When measuring success, if you’re anything like me (or most people), you measure the gap, obsessing over an arbitrary goal. Dan Sullivan, a business coach, and Dr Benjamin Hardy, an organizational psychologist, co-authors of The Gap and the Gain, have discovered that it’s better to measure backwards. In other words, get out of the gap and into the gain.

Here’s the gist of it.

When you measure your progress (gains) rather than the gaps that remain, you eliminate the feeling of failure for not being where you think you “should be”. In brief, that positivity will fuel even more progress. 

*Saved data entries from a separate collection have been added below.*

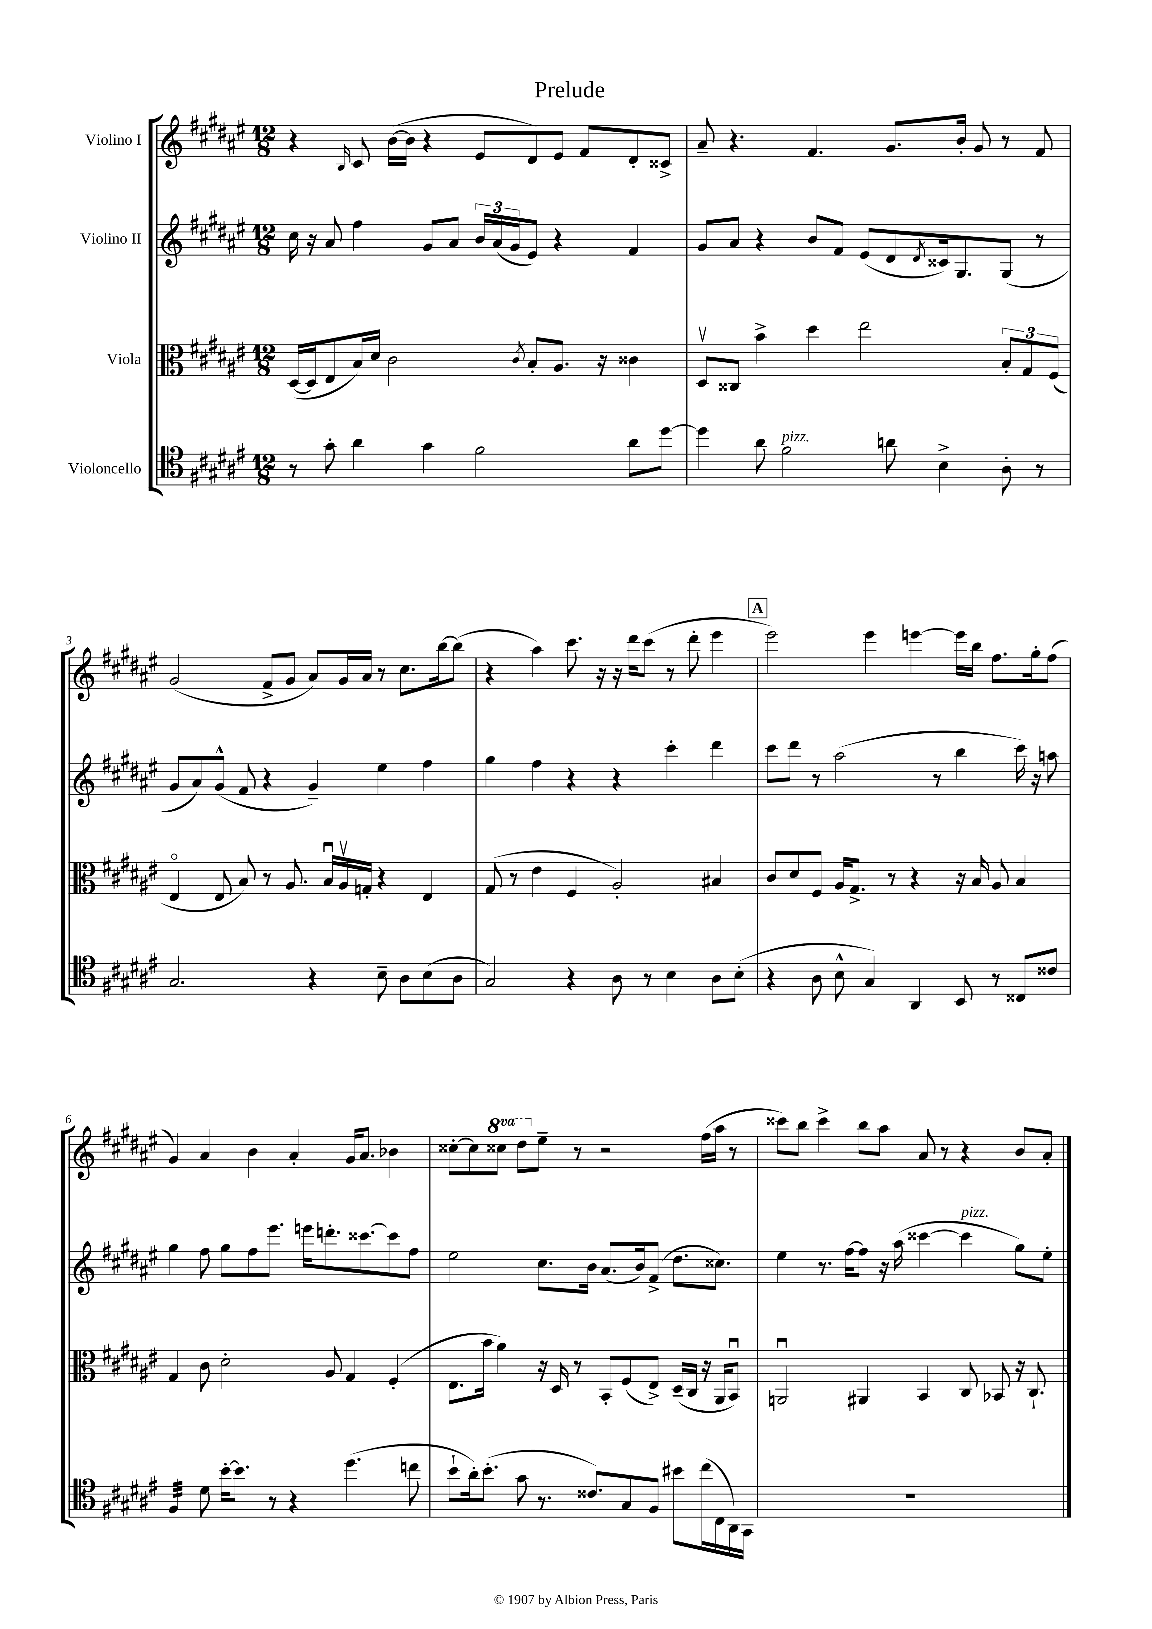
\header { title = "Prelude" }
<<
\new StaffGroup <<
\new Staff = "s0" \with { instrumentName = "Violino I" } {
    \clef treble \key fis \major \numericTimeSignature \time 12/8 \set Staff.ottavationMarkups = #ottavation-simple-ordinals
    r4 \grace { b16 } cis'8 b'16~( b'16 r4 eis'8 dis'8) eis'8 fis'8 dis'8-. cisis'8-> |
    ais'8-- r4. fis'4. gis'8. b'16-. gis'8 r8 fis'8 |
    gis'2( fis'8-> gis'8 ais'8) gis'16 ais'16 r8 cis''8. b''16~ b''8( |
    r4 ais''4) cis'''8. r16 r16 dis'''16 cis'''8( r8 dis'''8-. eis'''4 |
    \mark \markup { \box "A" } eis'''2) eis'''4 e'''4~ e'''16 b''16 fis''8. gis''16-. fis''8( |
    gis'4) ais'4 b'4 ais'4-. gis'16 ais'8. bes'4 |
    cisis''8~-. cisis''8 \ottava #1 cisis'''8 dis'''8 \ottava #0 eis''8-- r8 r2 fis''16( ais''16 r8 |
    cisis'''8) b''8 cisis'''4-> b''8 ais''8 ais'8 r8 r4 b'8 ais'8-. \bar "|." |
}
\new Staff = "s1" \with { instrumentName = "Violino II" } {
    \clef treble \key fis \major \numericTimeSignature \time 12/8
    cis''16 r16 ais'8 fis''4 gis'8 ais'8 \tuplet 3/2 { b'16 ais'16( gis'16 } eis'8) r4 fis'4 |
    gis'8 ais'8 r4 b'8 fis'8 eis'8( dis'8 \acciaccatura { dis'8 } cisis'16) gis8. gis8( r8 |
    gis'8 ais'8) gis'8-^( fis'8 r4 gis'4--) eis''4 fis''4 |
    gis''4 fis''4 r4 r4 cis'''4-. dis'''4 |
    \mark \markup { \box "A" } cis'''8 dis'''8 r8 ais''2( r8 b''4 cis'''16) r16 a''8 |
    gis''4 fis''8 gis''8 fis''8 eis'''8. e'''16 d'''8.-. cisis'''8.~ cisis'''8 fis''8 |
    eis''2 cis''8. b'16 ais'8.( b'16) fis'8->( dis''8. cisis''8.) |
    eis''4 r8. fis''16~ fis''8 r16 ais''16( cisis'''4~ cisis'''4^\markup { \italic "pizz." } gis''8) eis''8-. \bar "|." |
}
\new Staff = "s2" \with { instrumentName = "Viola" } {
    \clef alto \key fis \major \numericTimeSignature \time 12/8
    dis16~( dis16 eis8 b16) dis'16 cis'2 \acciaccatura { cis'8 } b8-. ais8. r16 cisis'4 |
    dis8\upbow cisis8 b'4-> dis''4 eis''2 \tuplet 3/2 { b8-. gis8 fis8( } |
    eis4\flageolet eis8 b8) r8 ais8. b16\downbow ais16\upbow g16-. r4 eis4 |
    gis8( r8 eis'4 fis4 ais2-.) bis4 |
    \mark \markup { \box "A" } cis'8 dis'8 fis8 ais16 gis8.-> r8 r4 r16 b16 ais8 b4 |
    gis4 cis'8 dis'2-. ais8 gis4 fis4-.( |
    eis8. b'16 ais'4) r16 dis16 r8 b,8-. fis8( eis8->) dis16--( cis16 r16 ais,16 b,8\downbow) |
    a,2\downbow ais,4 b,4 cis8 bes,8 r16 cis8.-! \bar "|." |
}
\new Staff = "s3" \with { instrumentName = "Violoncello" } {
    \clef tenor \key fis \major \numericTimeSignature \time 12/8
    r8 gis'8-. ais'4 gis'4 fis'2 ais'8 dis''8~ |
    dis''4 ais'8 fis'2^\markup { \italic "pizz." } a'8 b4-> ais8-. r8 |
    gis2. r4 b8-- ais8 b8( ais8 |
    gis2) r4 ais8 r8 b4 ais8 b8-.( |
    \mark \markup { \box "A" } r4 ais8 b8-^ gis4) ais,4 b,8 r8 cisis8 cisis'8 |
    fis4:32 dis'8 b'16~-. b'8. r8 r4 dis''4.( c''8 |
    b'8-! ais'16-.) b'8.-.( gis'8 r8. cisis'8.) gis8 fis8 bis'8 cis''16( cis16 ais,16) gis,16 |
    R1. \bar "|." |
}
>>
>>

The two main takeaways are:

  1. Get out of the gap. Many people aren’t happy because they’re focused on “life, liberty and the pursuit of happiness”, and that happiness is always just out of reach. It’s always in the gap. To illustrate, let’s say you were on a weight loss journey and your goal was to lose 20 pounds. You believe once you lose the weight, things will be better. You successfully lose weight. Are you happier? Or “If I just had that handbag….” It’s a treadmill. So long as you measure the gap, you’ll never get “there”. 
  2. Get into the gain. In the end, a better and more productive way to operate, personally and professionally, is to acknowledge the progress you’ve made so far. It sounds counterintuitive, but when you focus on what you’ve achieved, you become more likely to gain what you still lack. There are 3 things you need to do to get into the gain:
    1. Always measure backwards. 
    2. Every day, mark 3 gains
    3. Consider experiences to be gains.

The moral of the story? Think more about your gains. Celebrate what you’ve achieved in your life and work. After all, it’s a much better way to live and move forward. 

Lots of other great insights in “The Gap and the Gain”. It’s worth a read (or, in my case, a listen).